Collected data
╭──
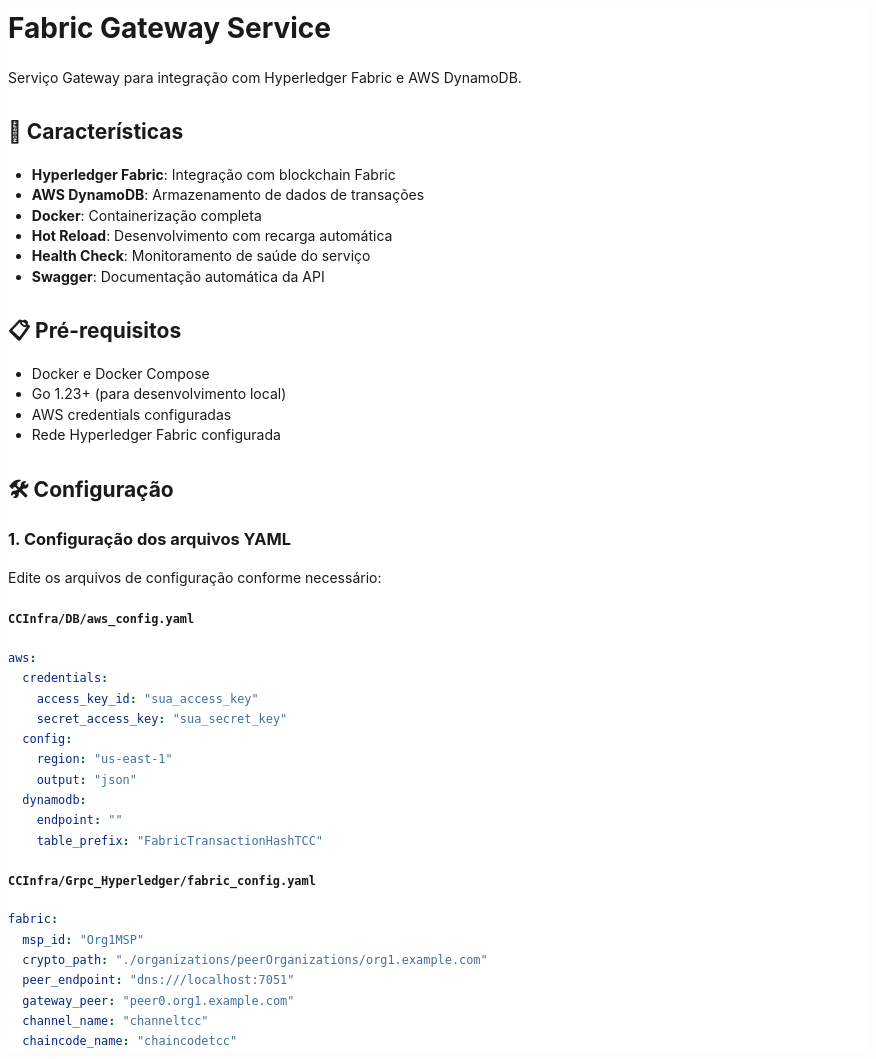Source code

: # Fabric Gateway Service

Serviço Gateway para integração com Hyperledger Fabric e AWS DynamoDB.

## 🚀 Características

- **Hyperledger Fabric**: Integração com blockchain Fabric
- **AWS DynamoDB**: Armazenamento de dados de transações
- **Docker**: Containerização completa
- **Hot Reload**: Desenvolvimento com recarga automática
- **Health Check**: Monitoramento de saúde do serviço
- **Swagger**: Documentação automática da API

## 📋 Pré-requisitos

- Docker e Docker Compose
- Go 1.23+ (para desenvolvimento local)
- AWS credentials configuradas
- Rede Hyperledger Fabric configurada

## 🛠️ Configuração

### 1. Configuração dos arquivos YAML

Edite os arquivos de configuração conforme necessário:

#### `CCInfra/DB/aws_config.yaml`
```yaml
aws:
  credentials:
    access_key_id: "sua_access_key"
    secret_access_key: "sua_secret_key"
  config:
    region: "us-east-1"
    output: "json"
  dynamodb:
    endpoint: ""
    table_prefix: "FabricTransactionHashTCC"
```

#### `CCInfra/Grpc_Hyperledger/fabric_config.yaml`
```yaml
fabric:
  msp_id: "Org1MSP"
  crypto_path: "./organizations/peerOrganizations/org1.example.com"
  peer_endpoint: "dns:///localhost:7051"
  gateway_peer: "peer0.org1.example.com"
  channel_name: "channeltcc"
  chaincode_name: "chaincodetcc"
```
╰──
WORK REQUIRED
Look through the entries above, and wherever a line holds the string "CCInfra", copy it.

WRITTEN RESPONSE
#### `CCInfra/DB/aws_config.yaml`
#### `CCInfra/Grpc_Hyperledger/fabric_config.yaml`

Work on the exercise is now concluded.